Monday, Aug. 25, 1958
Premature Pill Talk
"A new pill that costs 15-c- looks like your best bet to protect against atomic-bomb radiation," read an A.P. dispatch last week out of Burlington, Vt., citing "top nuclear scientists." The A.P. went on: "You could store it in your medicine cabinet just like aspirin ... If you had 15 minutes' warning of an atomic or H-bomb attack, you could gobble one of the pills." Unfortunately, all this was Utopian wishful thinking.
The facts, reported by Dr. David G. Doherty of the Atomic Energy Commission's famed Oak Ridge National Laboratory: several compounds built around S, 2-aminoethylisothiuronium (or AET) have been given to rats and mice, monkeys and dogs. Then the animals have been exposed to radiation. Figuring that 400 r. (see SCIENCE) will kill half the animals or human beings exposed to it, Researchers Doherty and Raymond Shapira doubled the dose. Whereas all untreated animals died, nearly all those given a suitable dose of AET survived.
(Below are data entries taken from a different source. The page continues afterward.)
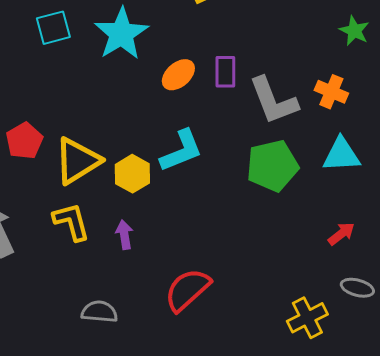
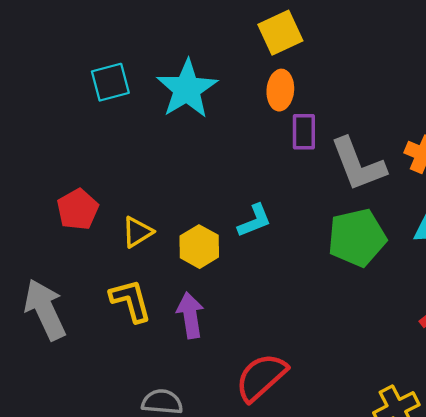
orange ellipse: (178, 75) -> (280, 90), moved, turned -44
cyan L-shape: (181, 151) -> (254, 221), size x0.7
yellow triangle: (77, 161) -> (137, 232), size x0.6
purple arrow: (124, 235) -> (190, 315), size x1.4

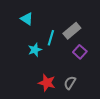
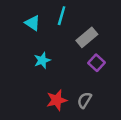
cyan line: (51, 38) -> (62, 16), moved
red star: (47, 83) -> (57, 100), turned -30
Main trouble: AET is not yet ready even for testing on humans, let alone for the bathroom medicine chest, because it causes too many undesirable side effects--including nausea and a drop in blood pressure. How soon trials in human volunteers can begin, no man knows. (First subjects would be cancer patients who might be able to take higher and more curative doses of radiation.) Other snags: AET must be taken at least 15 minutes before exposure to radiation, gives full protection for only about an hour. It may take years to find related chemicals that will be less toxic and give greater protection for longer periods.